▶ [EXERCISE INSTRUCTIONS]
Echo the following lines word for word, starting at the beginning of the rows and ending after the line containing "Rank the categories". Omit the pictures from your answer.

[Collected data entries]
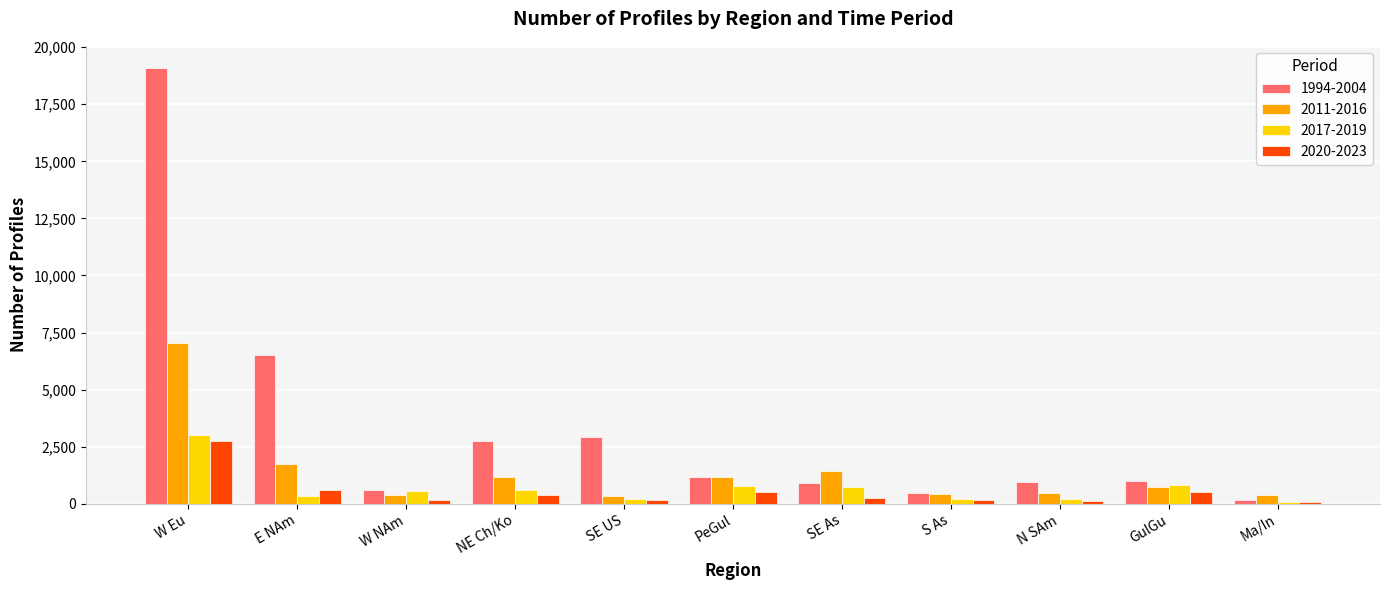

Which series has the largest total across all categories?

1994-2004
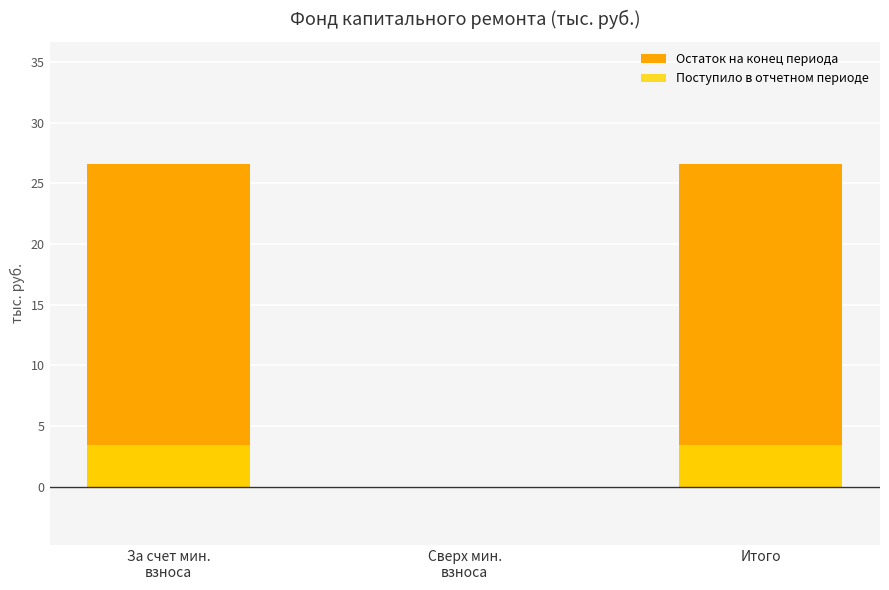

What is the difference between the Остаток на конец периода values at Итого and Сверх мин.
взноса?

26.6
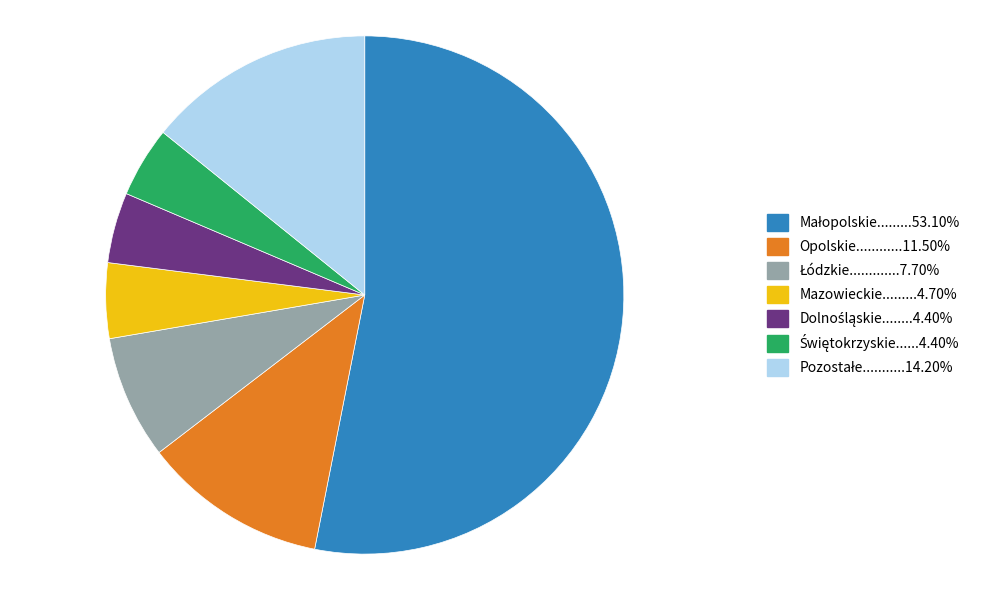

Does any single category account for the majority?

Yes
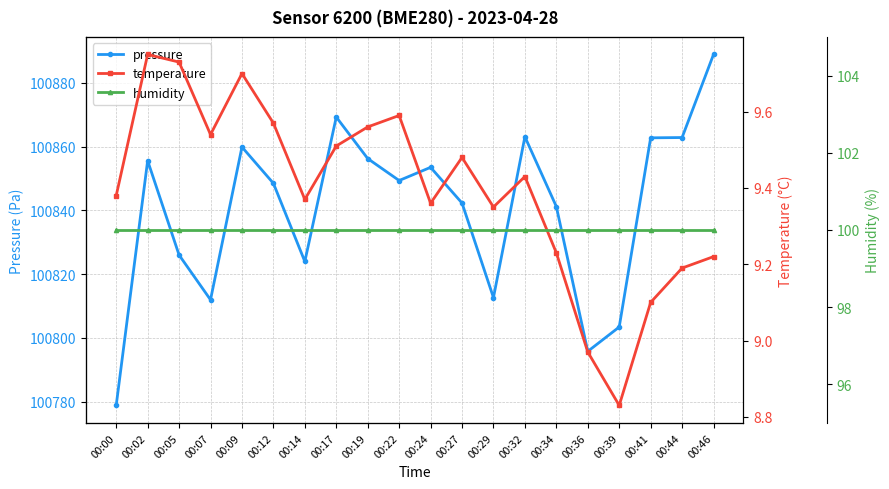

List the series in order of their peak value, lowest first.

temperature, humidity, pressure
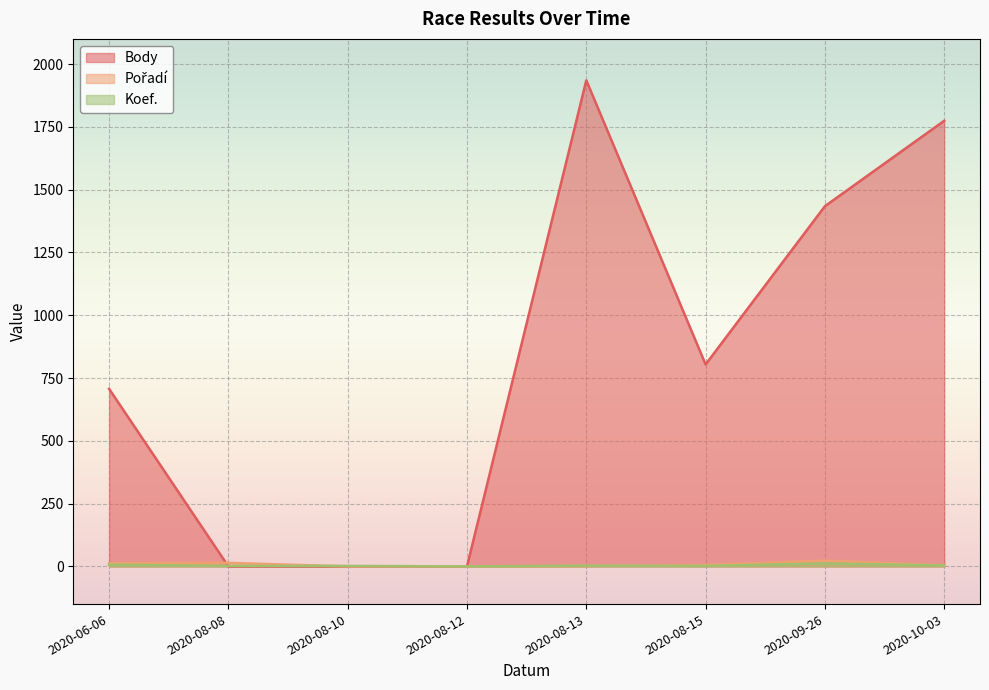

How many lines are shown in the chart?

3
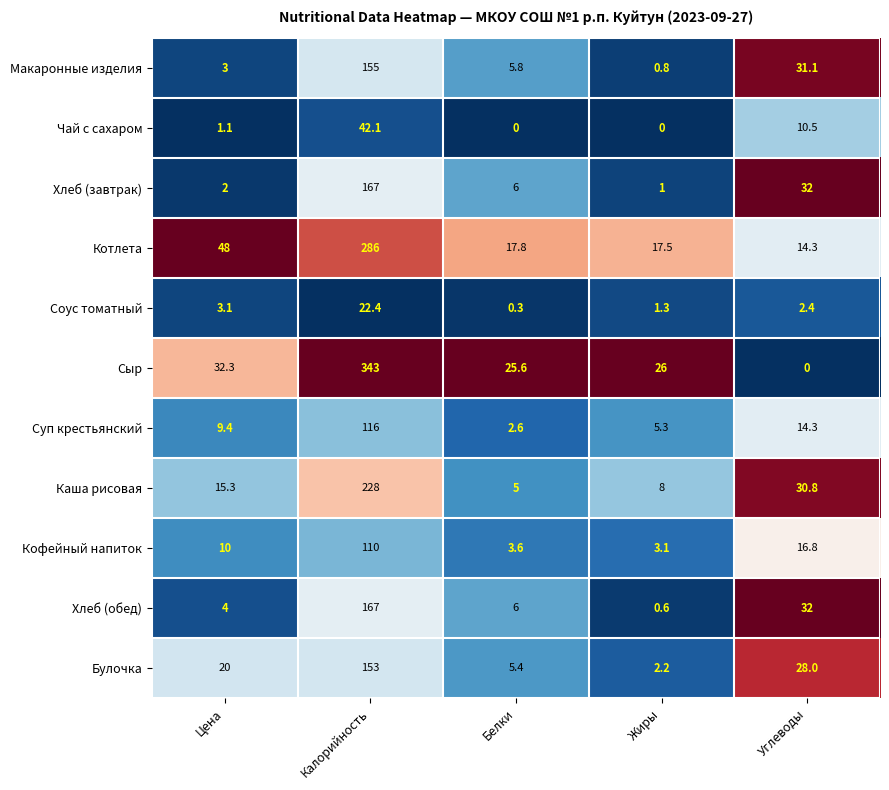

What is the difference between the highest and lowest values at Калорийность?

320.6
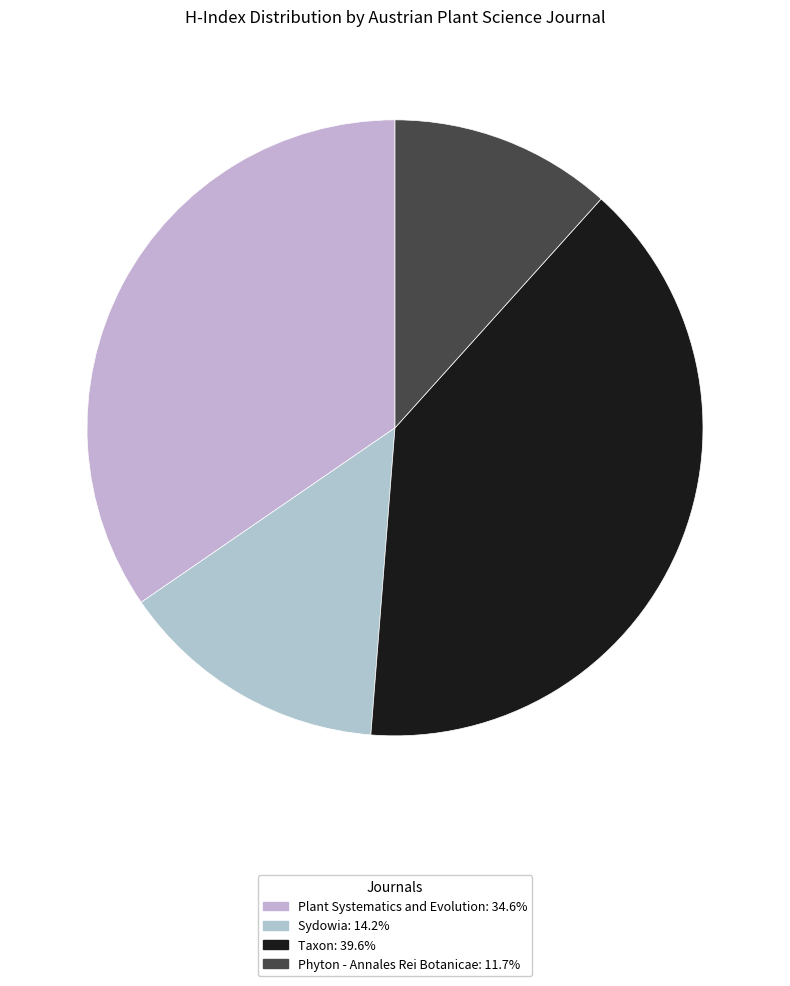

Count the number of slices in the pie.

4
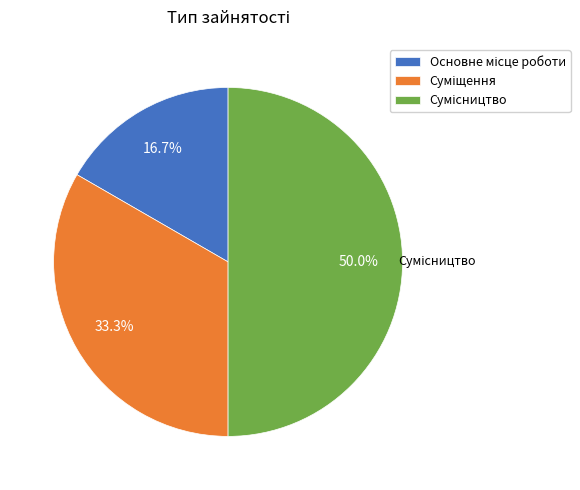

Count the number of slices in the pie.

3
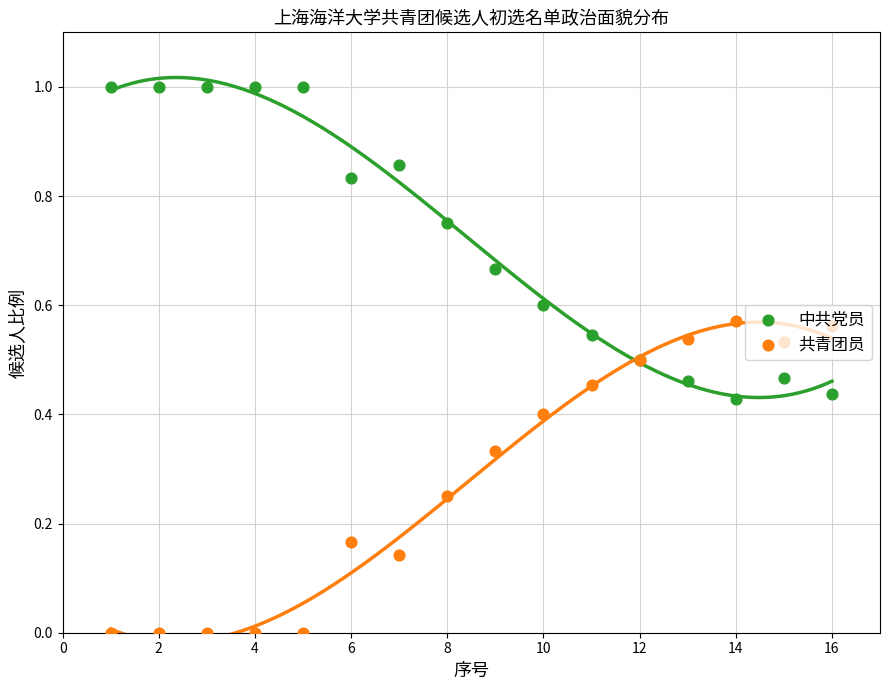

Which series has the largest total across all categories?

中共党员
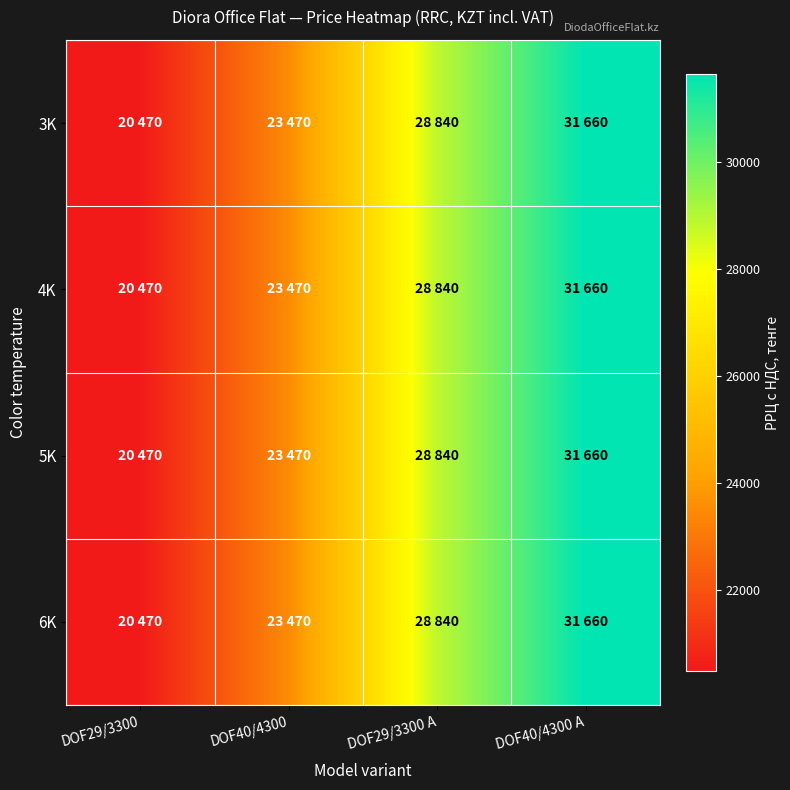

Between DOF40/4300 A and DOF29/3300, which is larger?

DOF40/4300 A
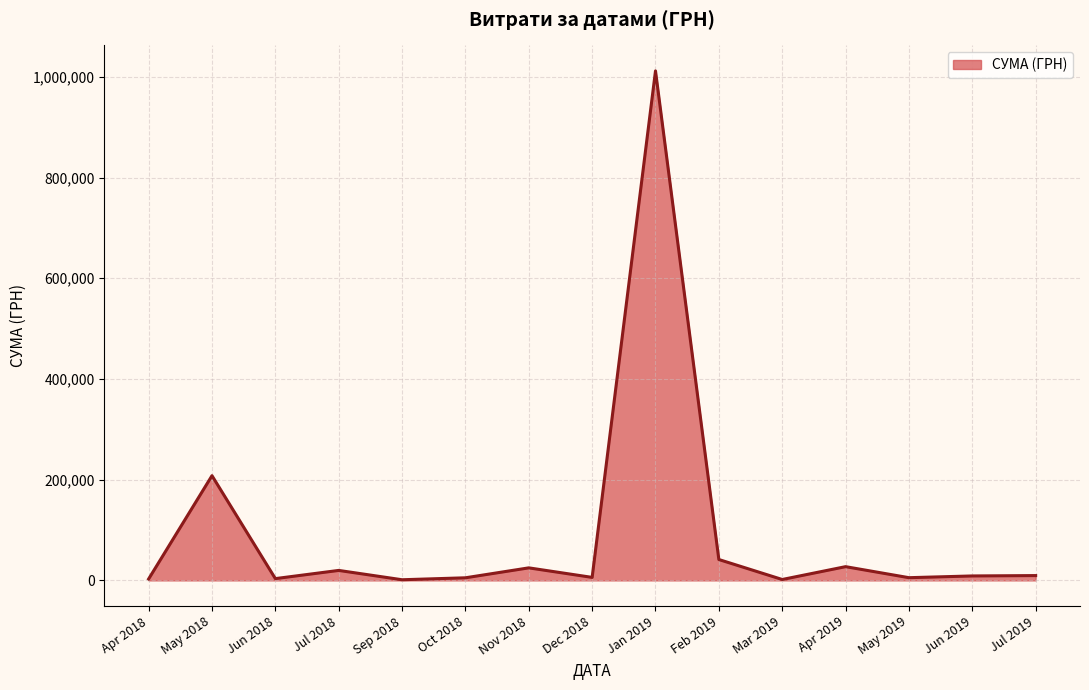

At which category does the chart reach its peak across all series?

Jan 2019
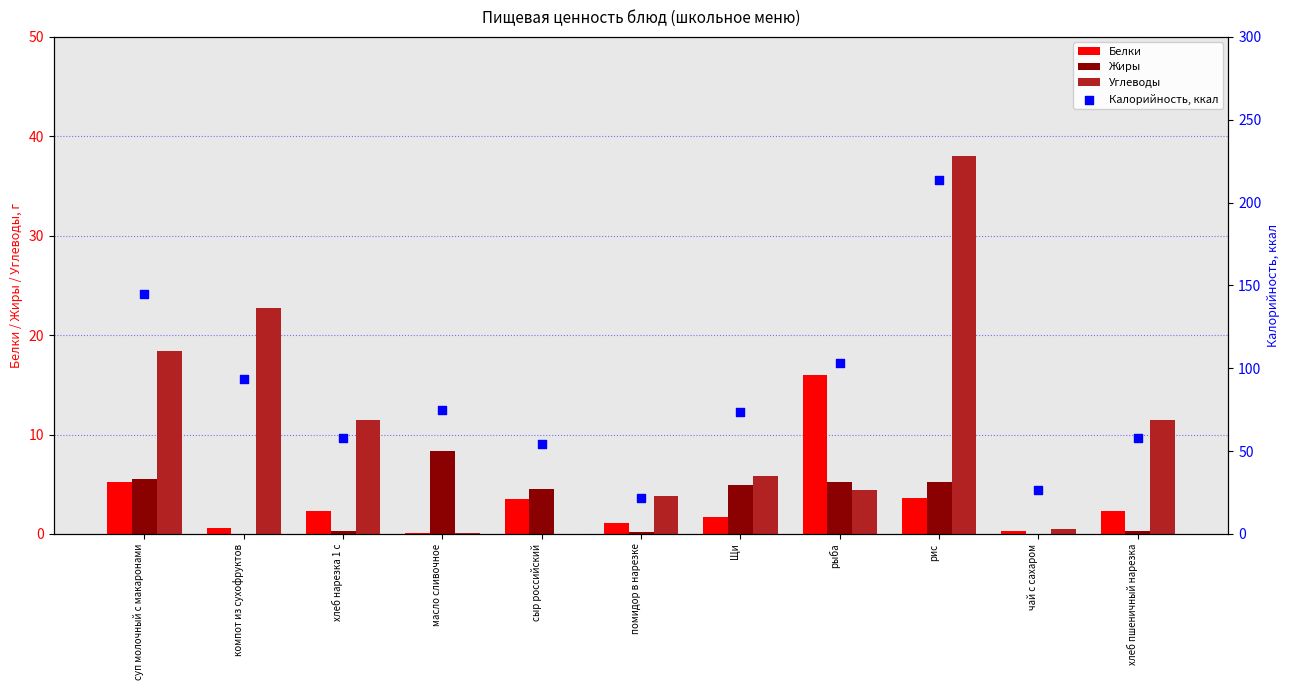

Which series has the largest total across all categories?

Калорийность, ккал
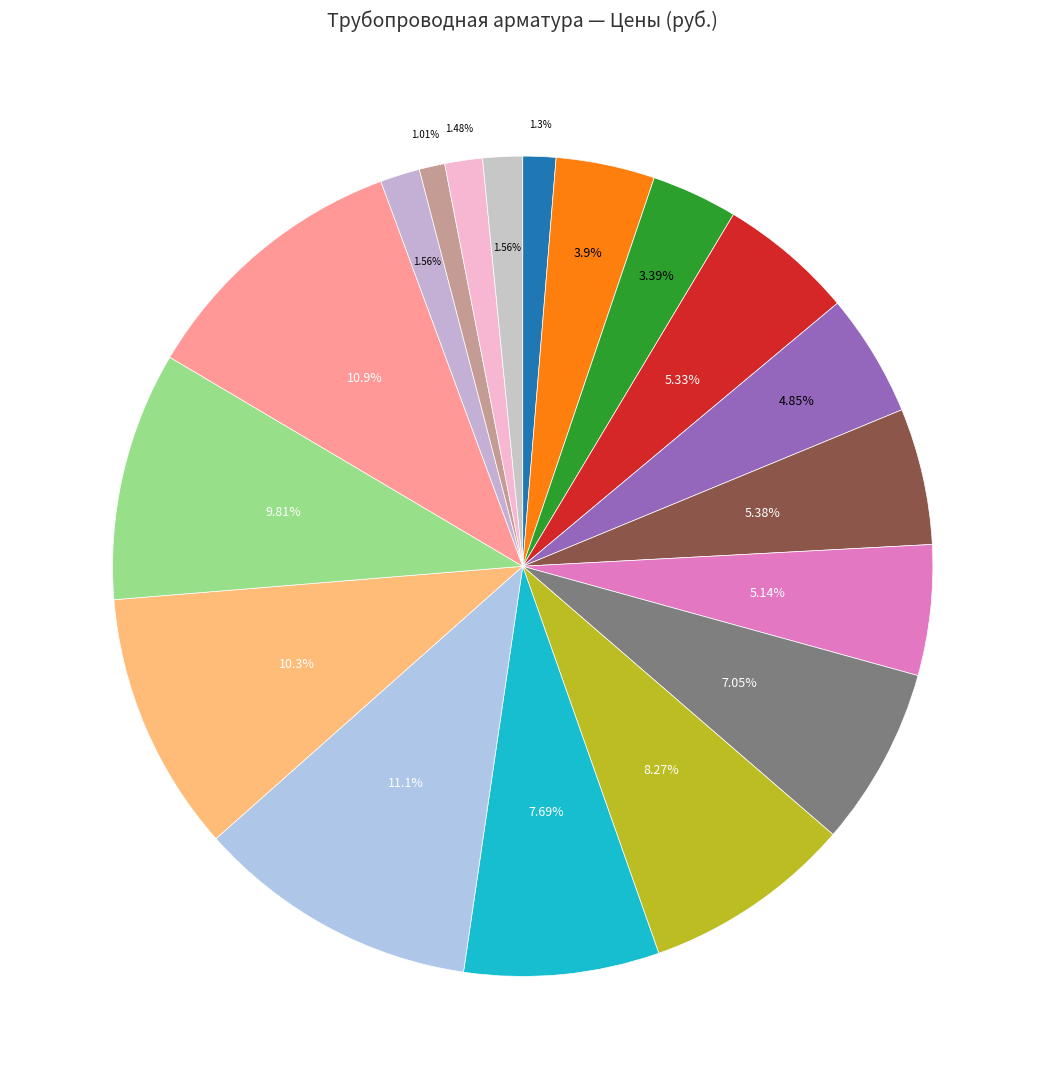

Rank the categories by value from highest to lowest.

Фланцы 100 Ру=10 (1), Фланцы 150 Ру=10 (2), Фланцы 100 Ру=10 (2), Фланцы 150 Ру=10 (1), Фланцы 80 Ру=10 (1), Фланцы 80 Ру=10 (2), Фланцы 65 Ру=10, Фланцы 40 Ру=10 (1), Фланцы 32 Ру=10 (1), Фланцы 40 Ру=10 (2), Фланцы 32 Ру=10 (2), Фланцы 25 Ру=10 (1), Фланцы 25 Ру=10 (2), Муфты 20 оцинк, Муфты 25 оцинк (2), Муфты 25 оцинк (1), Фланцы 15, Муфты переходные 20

▶ [ANSWER TO THE PROBLEM]
Which series has the largest total across all categories?

1994-2004

What is the difference between the Остаток на конец периода values at Итого and Сверх мин.
взноса?

26.6

Does any single category account for the majority?

Yes

List the series in order of their peak value, lowest first.

temperature, humidity, pressure

How many lines are shown in the chart?

3

What is the difference between the highest and lowest values at Калорийность?

320.6

Count the number of slices in the pie.

4

Count the number of slices in the pie.

3

Which series has the largest total across all categories?

中共党员

Between DOF40/4300 A and DOF29/3300, which is larger?

DOF40/4300 A

At which category does the chart reach its peak across all series?

Jan 2019

Which series has the largest total across all categories?

Калорийность, ккал

Rank the categories by value from highest to lowest.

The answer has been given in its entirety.